I draw my idea of the form of government from a principle in nature, which no art can overturn, viz. that the more simple any thing is, the less liable it is to be disordered; and the easier repaired when disordered.
Paine saves some of his best vitriol for "Kings", and the immorality of hereditary succession, referring to George III as "The Royal Brute of Britain", and coming out of the gate with this slam:
One of the strongest natural proofs of the folly of hereditary right in kings, is, that nature disapproves it, otherwise she would not so frequently turn it into ridicule by giving mankind an ass for a lion.Secondly, as no man at first could possess any other public honours than were bestowed upon him, so the givers of those honours could have no power to give away the right of posterity. And though they might say, "We chooses you for our head," they could not, without manifest injustice to their children, say, "that your children and your children's children shall reign over ours for ever." Because such an unwise, unjust, unnatural compact might (perhaps) in the next succession put them under the government of a rogue or a fool.
Ring any bells, Uday? Bashar?
Better yet, this suggestion that the king/tyrant may have simply been the "principal ruffian" in the first place, surely evokes Saddam:
This is supposing the present race of kings in the world to have had an honourable origin; whereas it is more than probable, that could we take off the dark covering of antiquities, and trace them to their first rise, that we should find the first of them nothing better than the principal ruffian of some restless gang, whose savage manners or preeminence in subtlety obtained the title of chief among plunderers; and who by increasing in power, and extending his depredations, overawed the quiet and defenseless to purchase their safety by frequent contributions.

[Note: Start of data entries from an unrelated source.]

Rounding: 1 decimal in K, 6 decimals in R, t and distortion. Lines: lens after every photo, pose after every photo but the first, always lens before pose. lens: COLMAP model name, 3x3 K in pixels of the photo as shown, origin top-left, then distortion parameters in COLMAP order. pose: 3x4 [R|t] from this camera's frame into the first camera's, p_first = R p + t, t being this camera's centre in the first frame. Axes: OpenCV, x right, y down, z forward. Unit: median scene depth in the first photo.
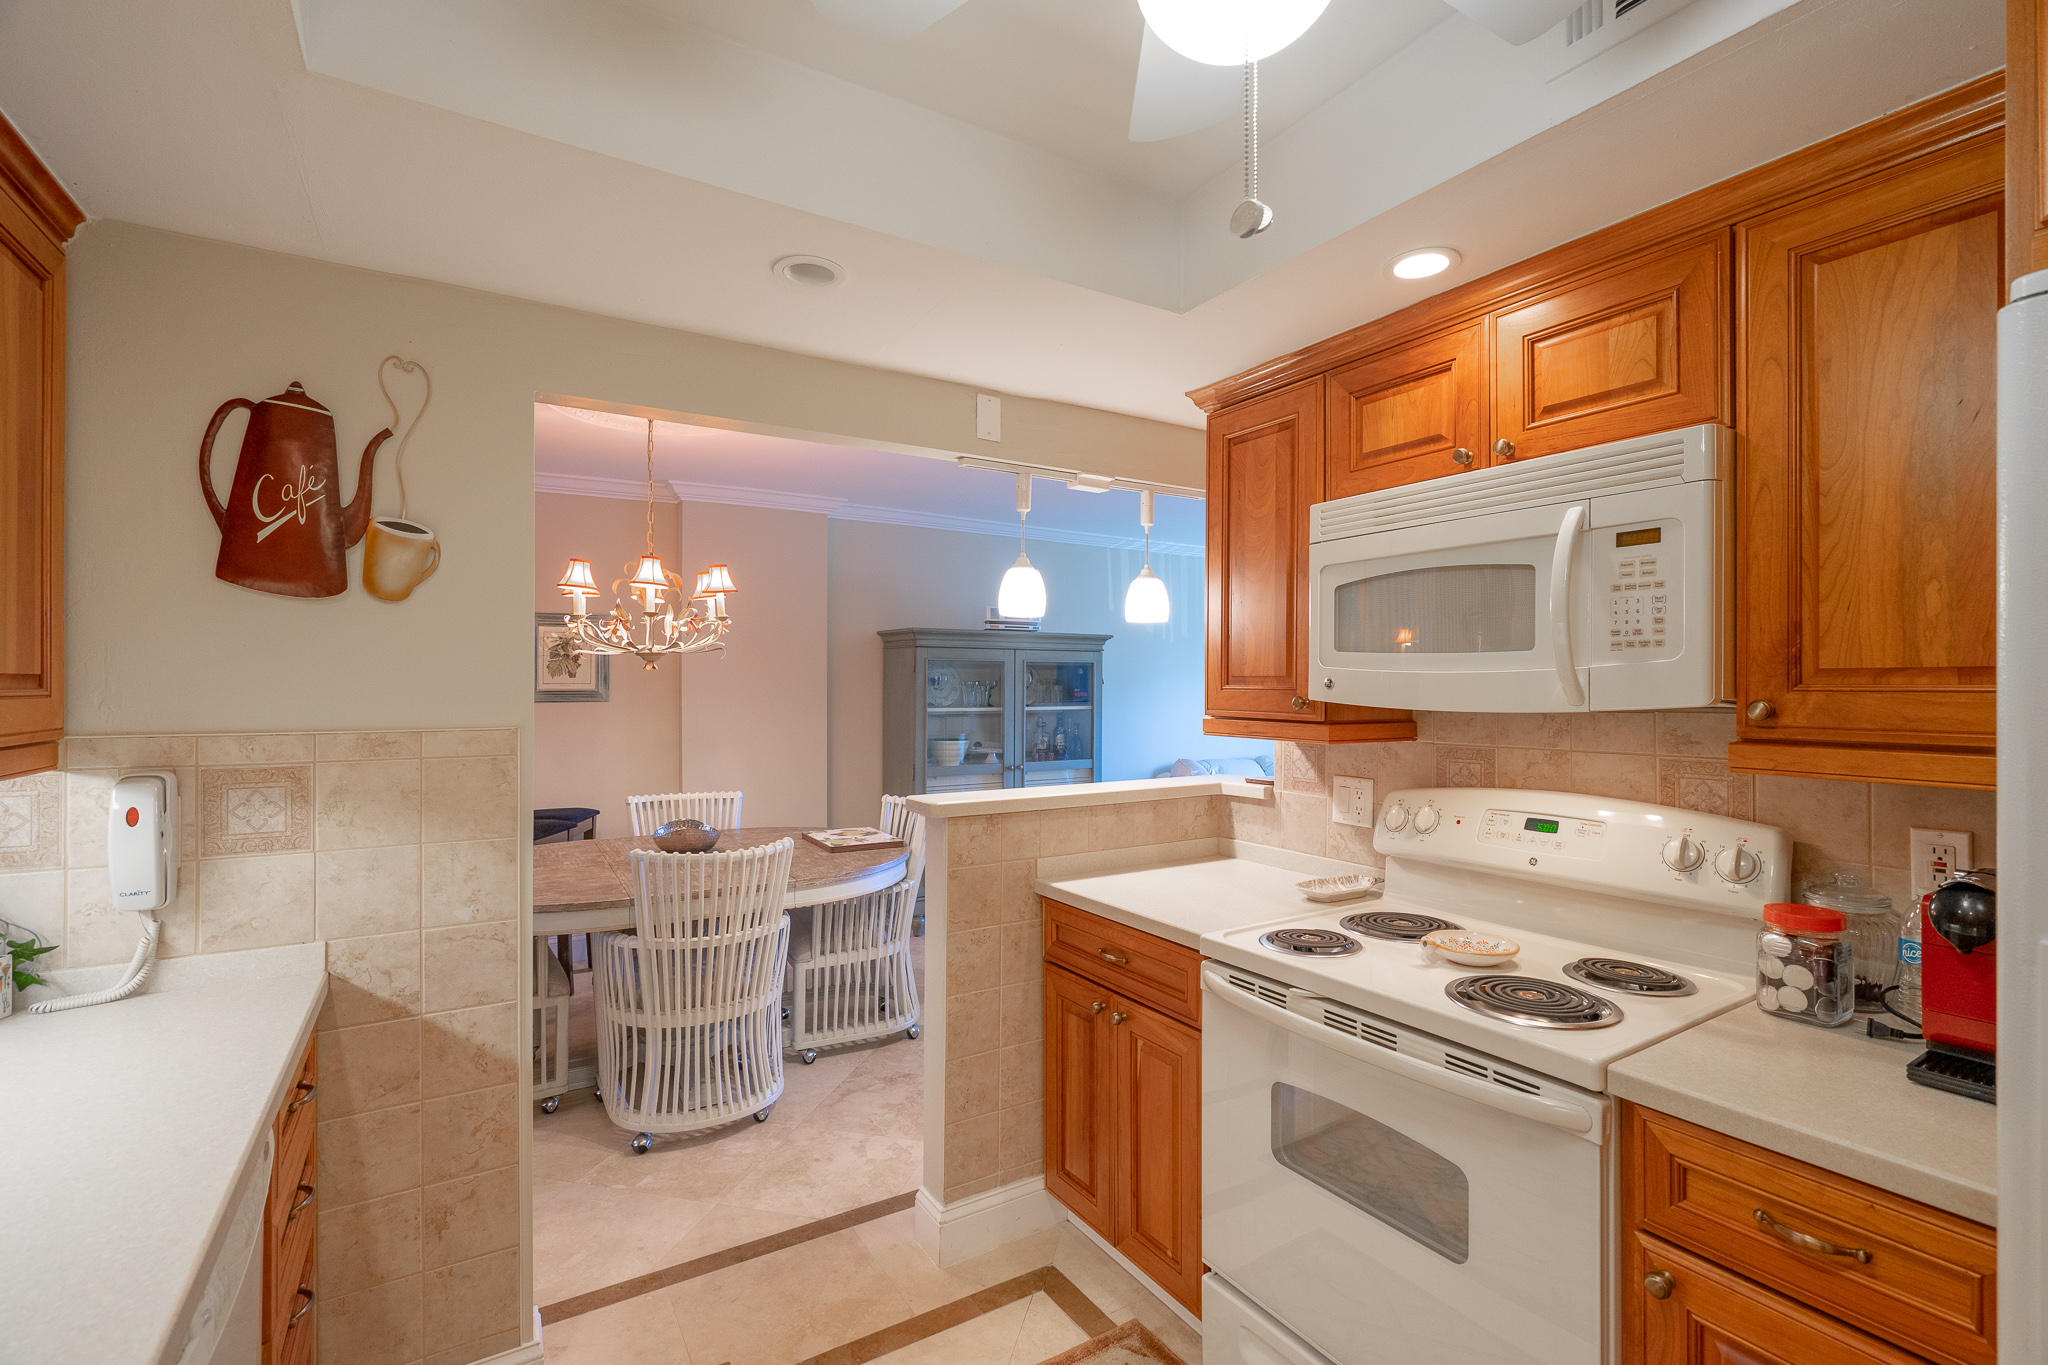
lens RADIAL K [[916.2, 0, 1013.1], [0, 916.2, 682.7], [0, 0, 1]] dist [-0.000847, -0.000393]
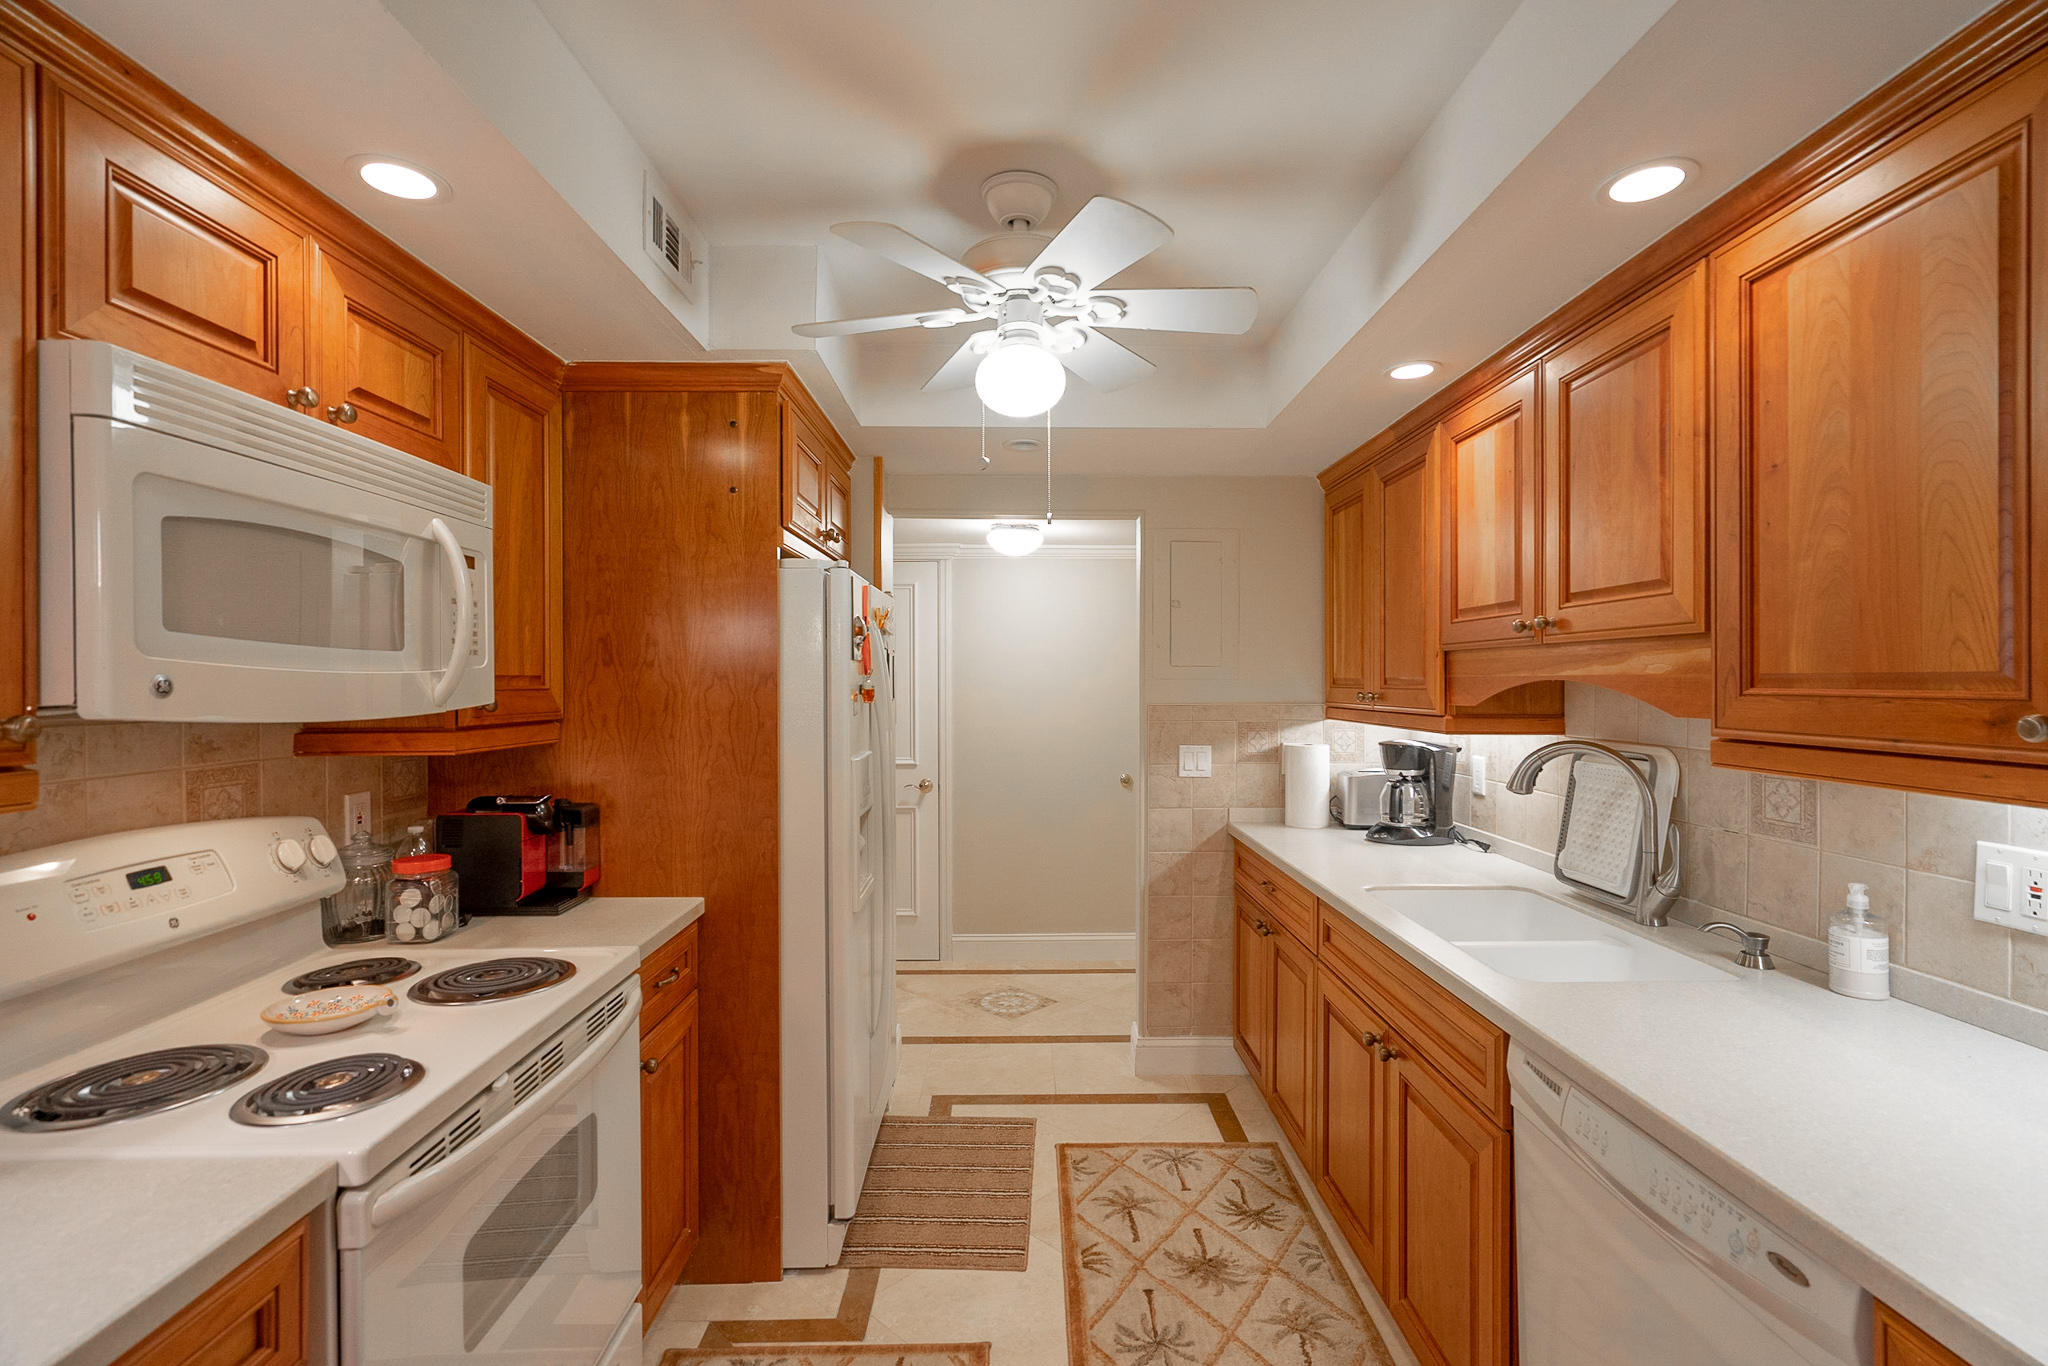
lens RADIAL K [[916.6, 0, 1029.0], [0, 916.6, 678.7], [0, 0, 1]] dist [-0.004242, 0.000567]
pose [[-0.862053, 0.003965, 0.506802, -0.411122], [0.001686, 0.999986, -0.004957, -0.000423], [-0.506815, -0.003419, -0.862048, 1.266149]]
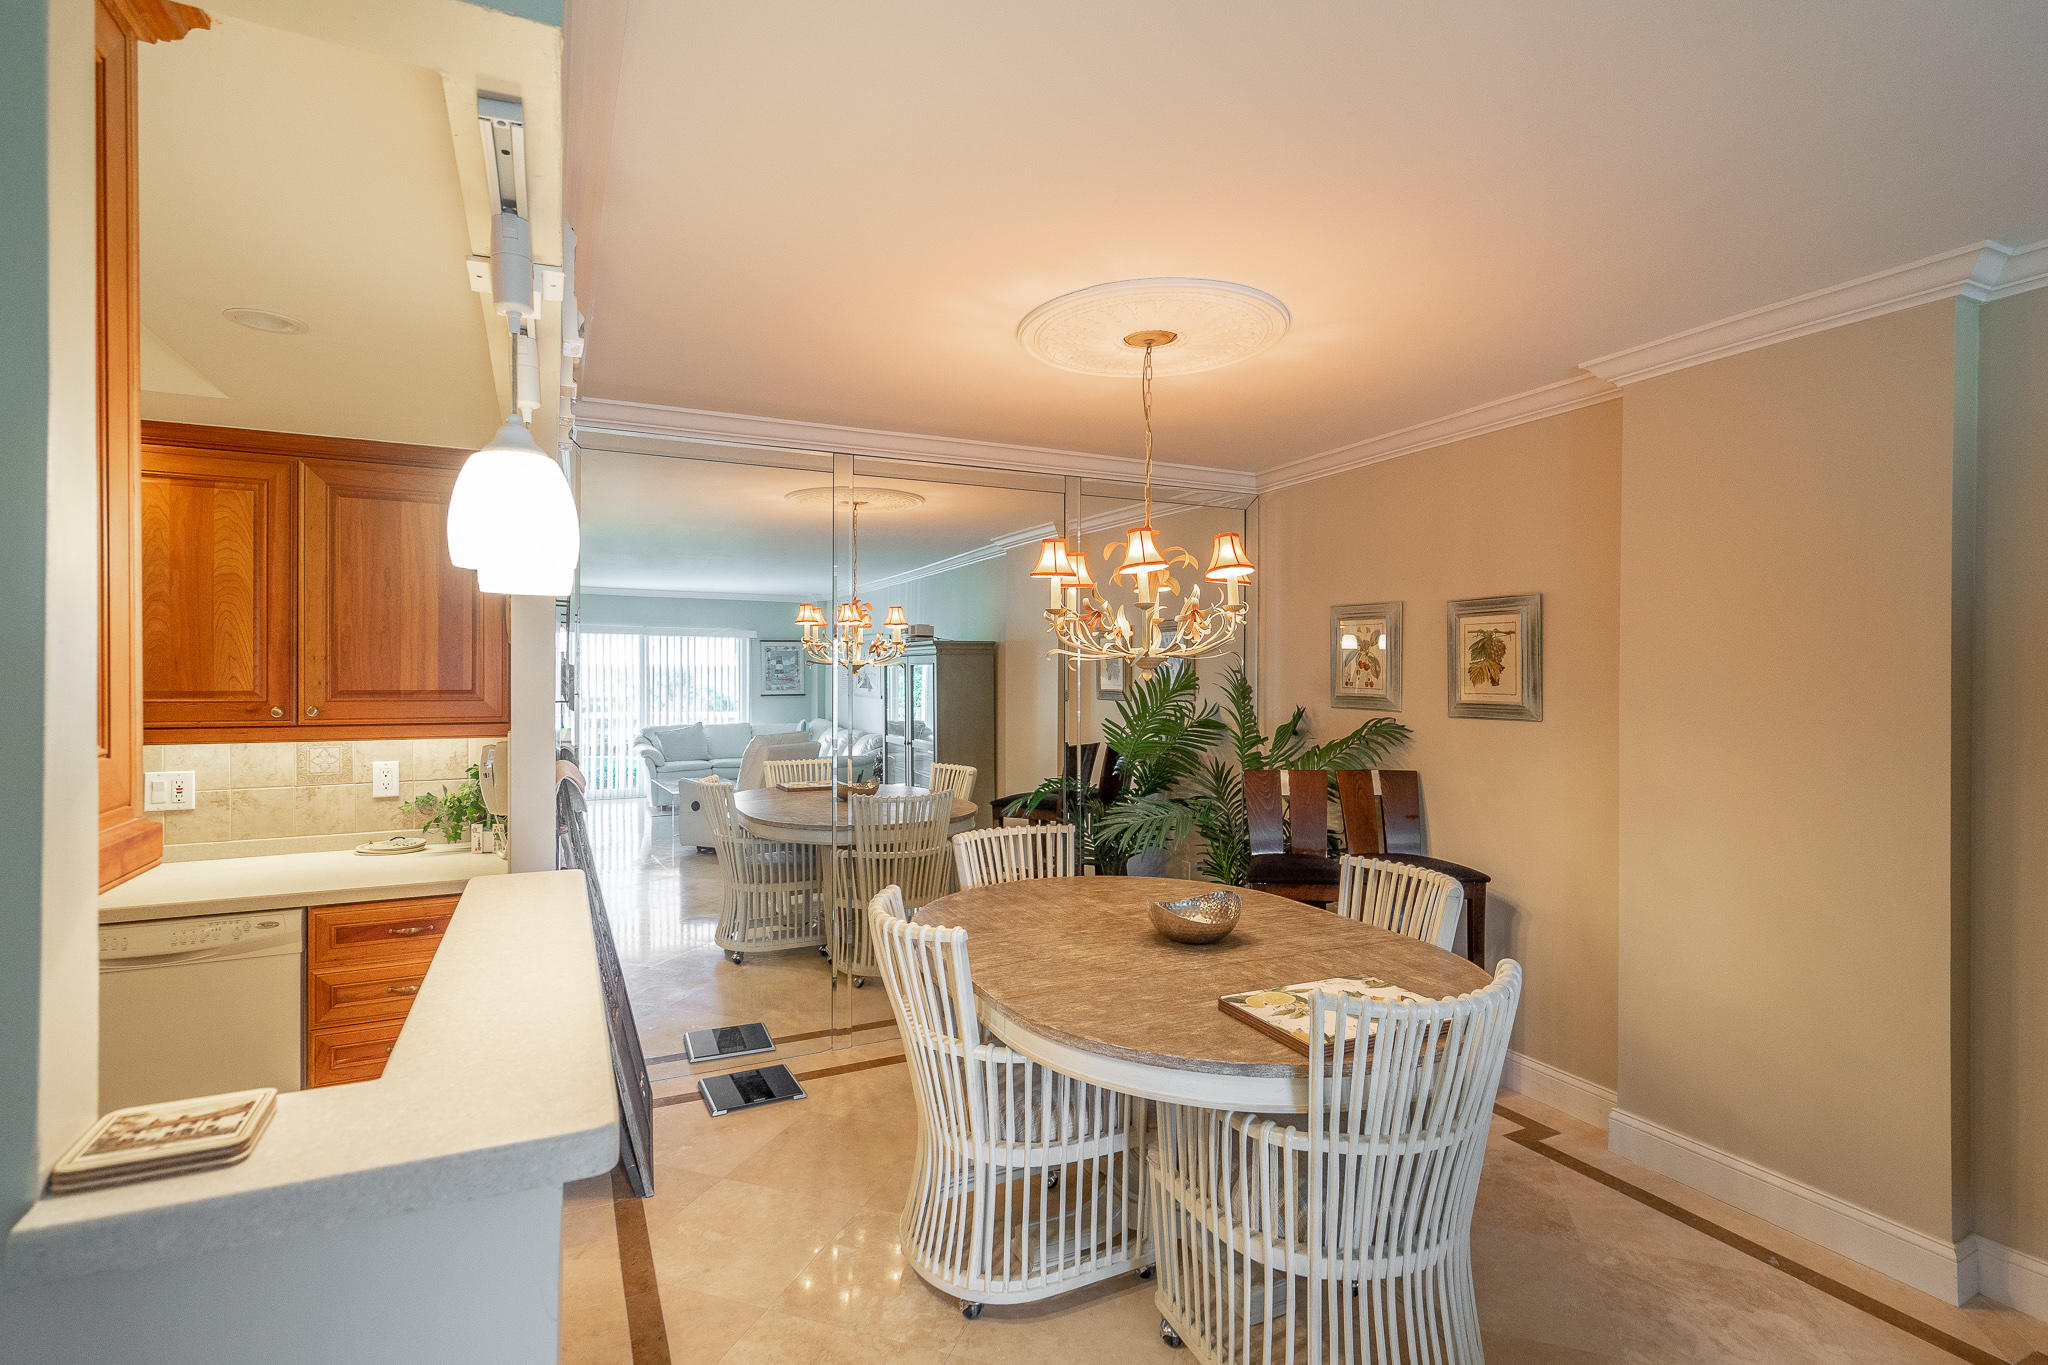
lens RADIAL K [[980.0, 0, 1055.0], [0, 980.0, 682.0], [0, 0, 1]] dist [-0.000462, -0.000077]
pose [[-0.064705, 0.008870, -0.997865, 0.782693], [-0.002747, 0.999955, 0.009067, -0.036993], [0.997901, 0.003328, -0.064678, 1.815930]]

When such leaders surround themselves with "Yes men"?.....
Men who look upon themselves born to reign, and others to obey, soon grow insolent; selected from the rest of mankind their minds are early poisoned by importance; and the world they act in differs so materially from the world at large, that they have but little opportunity of knowing its true interests, and when they succeed to the government are frequently the most ignorant and unfit of any throughout the dominions.When we are planning for posterity, we ought to remember, that virtue is not hereditary.
And finally, the following quote, written by Paine as an argument in favor of taking positive action (for independence from England) in the face of doubt and opposition and fear by many others, reminds me that history will sort out who was right.
a long habit of not thinking a thing wrong, gives it a superficial appearance of being right, and raises at first a formidable outcry in defense of custom. But the tumult soon subsides. Time makes more converts than reason.
spooky
Posted by: alw9 at April 22, 2003 01:42 AMThomas Paine's father was a staymaker, not a shoemaker, whether these were stays for corsets or stays for ships sails is unknown, but there does seem to have been a certain amount of industry in the town associated with boatbuilding, ropemaking etc, so the latter view may be a possibility.